Bagian 63: False Lead

2.1K 537 43
                                    

Wartawan. Polisi. Wartawan lagi. Rumah sakit seharusnya menjadi tempatku beristirahat dengan tenang, tetapi ketenangan tak hadir di sisiku sejak aku siuman. Semuanya penasaran dengan 5W dan 1H mengenai insiden pembakaran pondok dan penculikan putri keluarga Prakoso, seakan tak peduli bahwa aku juga korban. Dokter dan perawat telah melarang orang memasuki bangsalku selain yang berkepentingan. Namun, suara gaduh di luar tetap terdengar sampai sini.

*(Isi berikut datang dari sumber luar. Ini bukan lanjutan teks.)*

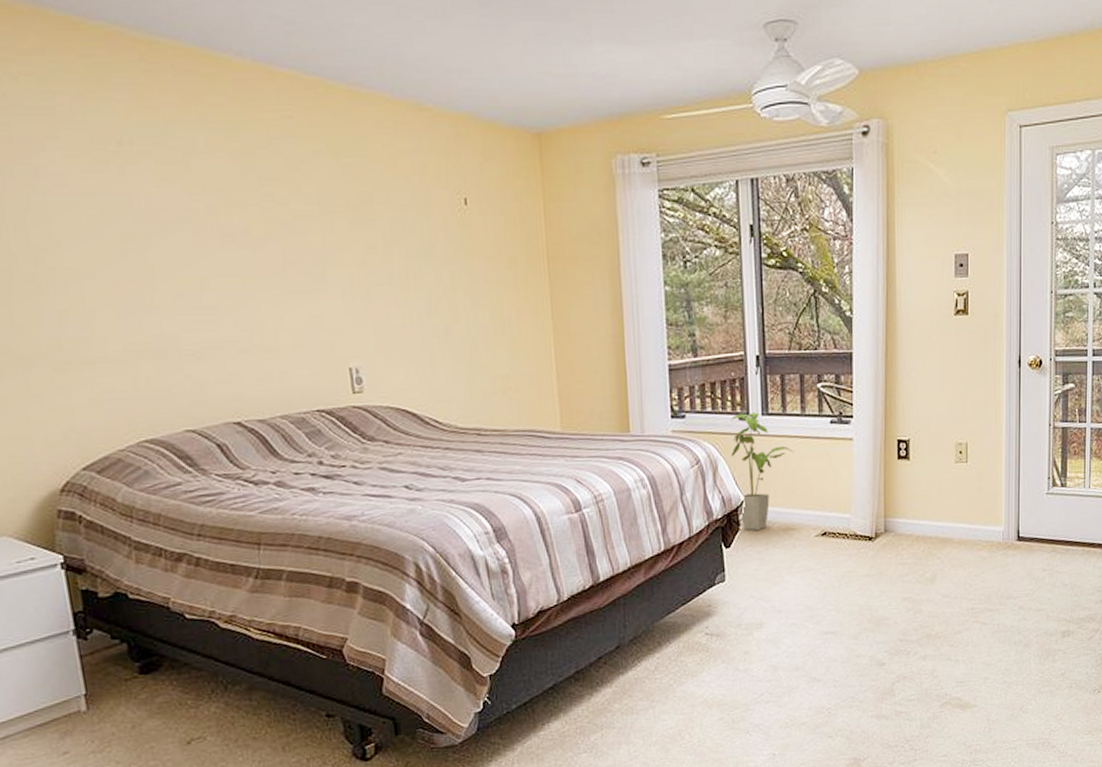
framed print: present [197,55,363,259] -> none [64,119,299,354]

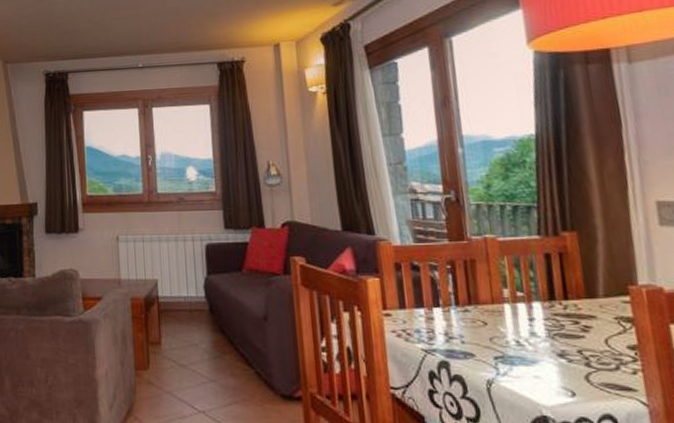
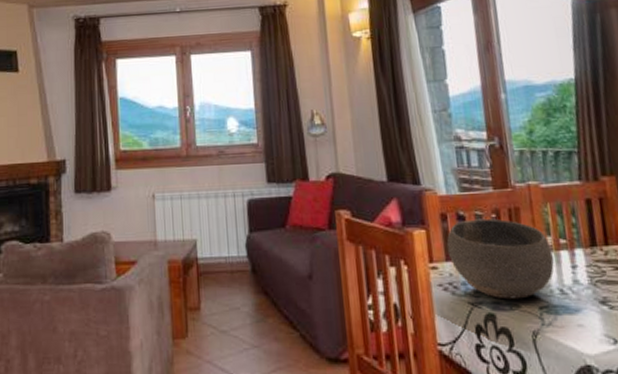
bowl: none [400,269,511,349] -> present [446,218,555,300]

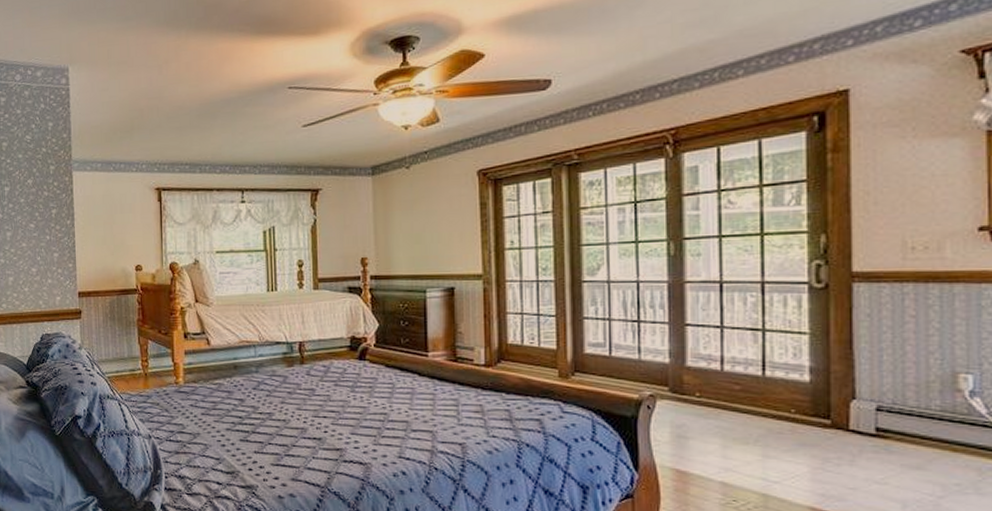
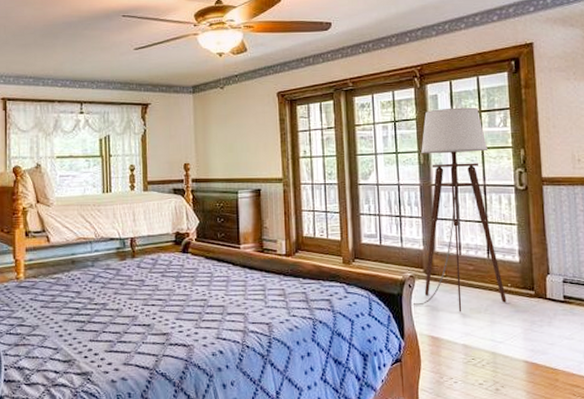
floor lamp: none [651,180,788,442] -> present [412,107,507,312]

Aku tahu mereka hanya menjalankan tugas, tapi kalau jadi jurnalis berarti harus selalu dikejar deadline dan membuat sebal banyak orang, aku bakal mencoret pekerjaan jurnalistik dari daftar cita-citaku. Mari loncati bagian membosankan ini dan langsung ke bagian paling menarik selama aku di rumah sakit: bermain catur dengan Karina.

Karina menyerahkan smartphone-nya padaku. Kami bermain catur melalui aplikasi. Seharusnya kini giliranku melangkah, tetapi ada tulisan CHECKMATE terpampang di layar yang artinya aku kalah.

"Mainmu terlalu bagus, Rin."

Karina tersenyum. "Kamu juga berbakat kok, Grey. Pernah ikut klub catur ya sebelumnya?"

"Tidak. Cuma sering main online."

"Kamu cuma terlalu defensif. Padahal pas langkah kedua puluh, kamu punya peluang buat membuka pertahanan rajaku kalau berani mengorbankan benteng."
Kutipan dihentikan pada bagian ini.